++++ MATERIAL PROVIDED

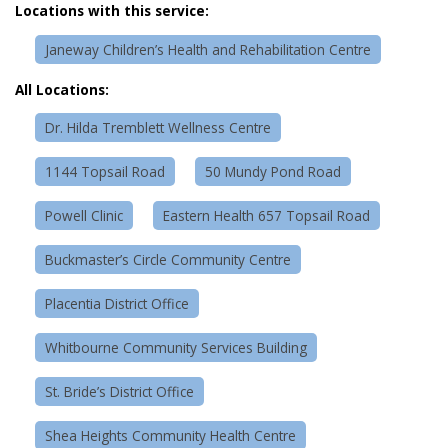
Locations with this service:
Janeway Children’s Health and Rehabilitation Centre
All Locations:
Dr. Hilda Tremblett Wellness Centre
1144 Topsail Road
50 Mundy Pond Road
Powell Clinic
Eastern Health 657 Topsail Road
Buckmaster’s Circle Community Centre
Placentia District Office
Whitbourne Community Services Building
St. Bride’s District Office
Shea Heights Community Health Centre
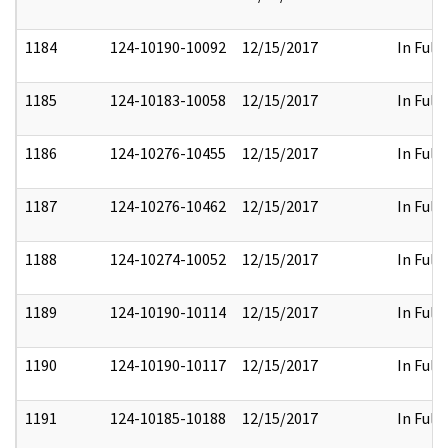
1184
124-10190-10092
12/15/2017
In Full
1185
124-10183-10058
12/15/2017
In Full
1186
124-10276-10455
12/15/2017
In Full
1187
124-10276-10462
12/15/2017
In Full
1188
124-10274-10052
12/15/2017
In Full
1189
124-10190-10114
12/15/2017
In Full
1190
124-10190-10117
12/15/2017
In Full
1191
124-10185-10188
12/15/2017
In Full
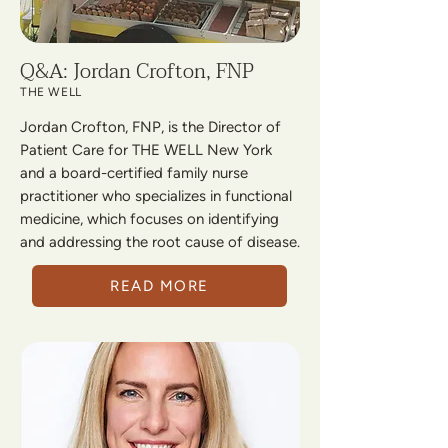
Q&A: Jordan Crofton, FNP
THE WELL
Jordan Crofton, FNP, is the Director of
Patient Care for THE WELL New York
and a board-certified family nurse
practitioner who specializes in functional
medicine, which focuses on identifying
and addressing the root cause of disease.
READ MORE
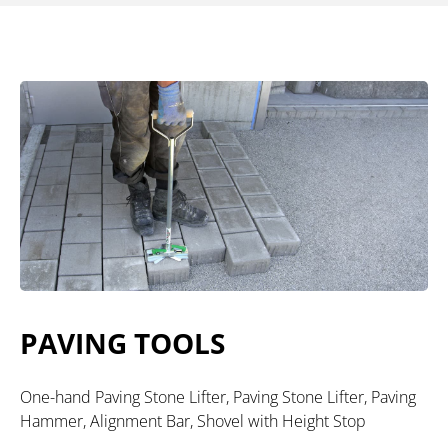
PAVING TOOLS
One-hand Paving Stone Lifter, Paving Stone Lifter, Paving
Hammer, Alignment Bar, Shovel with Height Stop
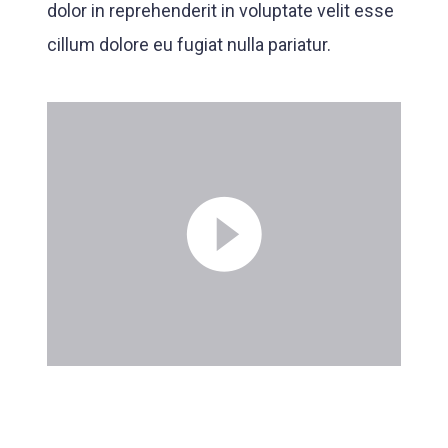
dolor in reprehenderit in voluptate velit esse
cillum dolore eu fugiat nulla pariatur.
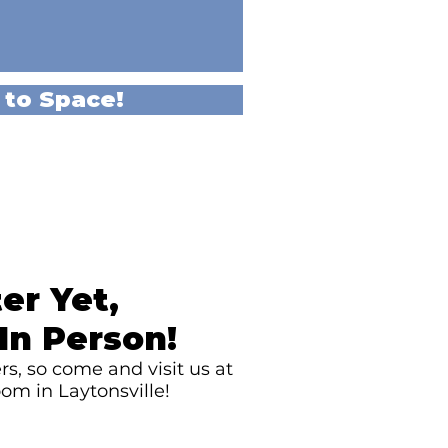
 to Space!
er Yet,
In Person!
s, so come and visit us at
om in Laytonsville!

++++++++

# WHAT THE TASK ASKS
Render the records as a JSON list of strings, beginning at the very start and continuing through the line containing "Whitbourne Community Services Building", with that line included. Give one string per line, omit blank lines, and leave out the pictures.

# SOLUTION
[
  "Locations with this service:",
  "Janeway Children’s Health and Rehabilitation Centre",
  "All Locations:",
  "Dr. Hilda Tremblett Wellness Centre",
  "1144 Topsail Road",
  "50 Mundy Pond Road",
  "Powell Clinic",
  "Eastern Health 657 Topsail Road",
  "Buckmaster’s Circle Community Centre",
  "Placentia District Office",
  "Whitbourne Community Services Building"
]